Os leões esfomeados das camadas mais conservadoras foram devidamente atiçados, é verdade, foi um show de competência em imagens e jogadas ensaiadas de dar inveja a Spielberg. Dirceu e Cia mandados para a cadeia precisamente no dia da República Liberal foi um fecho de ouro jamais sonhado por talentos parnasianos como o de um Olavo... Bilac. Porém, feito os filmes pasteurizados no padrão esteticamente correto da nossa sociedade do espetáculo HD, faltou alma à peça... Houve realismo demais... Pois o problema de muitos filmes de hoje é justamente esse: o final feliz.


E agora? José Dirceu, José Genuíno, José Delúbio e os outros Josés Condenados foram as picanhas e os contrafilés servidos à colônia selvagem dos leões esfomeados, os que, como nós, babam feito loucos por um sanguezinho de corrupto... Enquanto o público era apenas instigado com a imagem do xilindró – a imagem expiatória para a preservação de outros corruptos profissionais histórica e politicamente melhor integrados –, seus instintos selvagens os faziam salivar por justiça.
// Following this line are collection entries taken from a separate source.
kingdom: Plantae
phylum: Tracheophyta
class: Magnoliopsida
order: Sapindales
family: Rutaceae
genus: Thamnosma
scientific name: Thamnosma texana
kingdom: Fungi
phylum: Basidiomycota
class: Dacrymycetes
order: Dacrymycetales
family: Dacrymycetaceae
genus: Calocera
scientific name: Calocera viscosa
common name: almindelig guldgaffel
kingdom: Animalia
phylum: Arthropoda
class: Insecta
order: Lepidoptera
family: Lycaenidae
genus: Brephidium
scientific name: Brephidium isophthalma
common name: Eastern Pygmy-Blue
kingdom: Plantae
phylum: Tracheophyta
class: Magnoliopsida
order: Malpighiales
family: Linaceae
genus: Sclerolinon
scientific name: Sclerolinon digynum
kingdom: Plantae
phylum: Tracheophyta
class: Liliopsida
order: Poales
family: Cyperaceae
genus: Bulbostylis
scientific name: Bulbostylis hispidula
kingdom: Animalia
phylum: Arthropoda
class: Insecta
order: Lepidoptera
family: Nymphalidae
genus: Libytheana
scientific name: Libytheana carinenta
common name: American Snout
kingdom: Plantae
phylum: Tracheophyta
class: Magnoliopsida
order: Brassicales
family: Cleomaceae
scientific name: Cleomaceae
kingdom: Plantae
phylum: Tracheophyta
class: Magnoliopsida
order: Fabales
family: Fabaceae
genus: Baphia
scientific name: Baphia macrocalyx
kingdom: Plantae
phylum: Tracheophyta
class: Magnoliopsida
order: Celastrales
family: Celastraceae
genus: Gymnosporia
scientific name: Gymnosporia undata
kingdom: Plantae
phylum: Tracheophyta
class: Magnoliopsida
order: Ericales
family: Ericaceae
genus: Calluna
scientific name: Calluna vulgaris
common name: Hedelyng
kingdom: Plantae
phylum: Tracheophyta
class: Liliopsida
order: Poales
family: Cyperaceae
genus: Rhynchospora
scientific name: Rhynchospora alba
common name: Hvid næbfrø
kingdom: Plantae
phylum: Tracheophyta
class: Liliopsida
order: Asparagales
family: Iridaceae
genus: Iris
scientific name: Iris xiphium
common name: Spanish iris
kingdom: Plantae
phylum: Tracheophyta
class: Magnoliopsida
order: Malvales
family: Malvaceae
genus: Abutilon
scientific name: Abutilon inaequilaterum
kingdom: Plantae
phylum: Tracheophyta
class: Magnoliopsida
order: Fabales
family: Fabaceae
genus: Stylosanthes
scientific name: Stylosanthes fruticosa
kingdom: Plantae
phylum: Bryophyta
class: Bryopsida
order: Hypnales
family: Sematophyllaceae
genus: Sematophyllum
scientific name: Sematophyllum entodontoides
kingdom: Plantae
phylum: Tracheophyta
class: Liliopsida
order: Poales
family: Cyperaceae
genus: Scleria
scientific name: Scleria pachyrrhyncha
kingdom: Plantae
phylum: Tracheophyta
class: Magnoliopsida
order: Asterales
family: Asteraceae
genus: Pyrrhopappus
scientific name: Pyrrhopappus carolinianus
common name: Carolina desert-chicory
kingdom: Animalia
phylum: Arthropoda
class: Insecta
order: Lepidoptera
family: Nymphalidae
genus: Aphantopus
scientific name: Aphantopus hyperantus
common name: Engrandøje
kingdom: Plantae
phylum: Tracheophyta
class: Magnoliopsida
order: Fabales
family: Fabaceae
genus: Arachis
Caso o prato prometido não lhes fosse servido ao final do programa, clímax capaz de atear fogo até numa Roma sem Nero, essas camadas sociais, por um fenômeno que os psicólogos conhecem pelo binômio estímulo e resposta, avançariam sobre as urnas com seus instintos vingativos despertados pela frustração. Um roteiro sem picanhas nem alcatras no final, podemos concluir, seria assinado até por Leni Riefenstahl, cineasta alemã autora de filmes de propaganda para o partido nazista durante a liderança de Hitler.

O erro primário dos aprendizes de propaganda política, portanto, foi não compreenderem a função social exercida pelos finais felizes de Hollywood, o efeito catártico e apaziguador de seus roteiros. Já a propaganda apenas mostra, não oferece de presente o produto, o consumidor deve pagar por ele. (Pagar, aqui no caso dos eleitores, seria votar.) O erro dos novos cruzados foi confundir a arte com a vida real, escorregaram na casca de banana jogada por eles mesmos e vão provar do próprio veneno por pelo menos mais quatro anos, é o que as pesquisas indicam hoje.

Ou seja, o pessoal da propaganda não ensaiou direito o roteiro com Brancaleone e seu exército, pois foram com sede demais ao pote. Será que dessa vez o capital financeiro internacional tem alguma coisa a ver com tudo isso? Afinal, as eleições de Lula e Dilma foram duros golpes ao neoliberalismo pós-Reagan e Thatcher.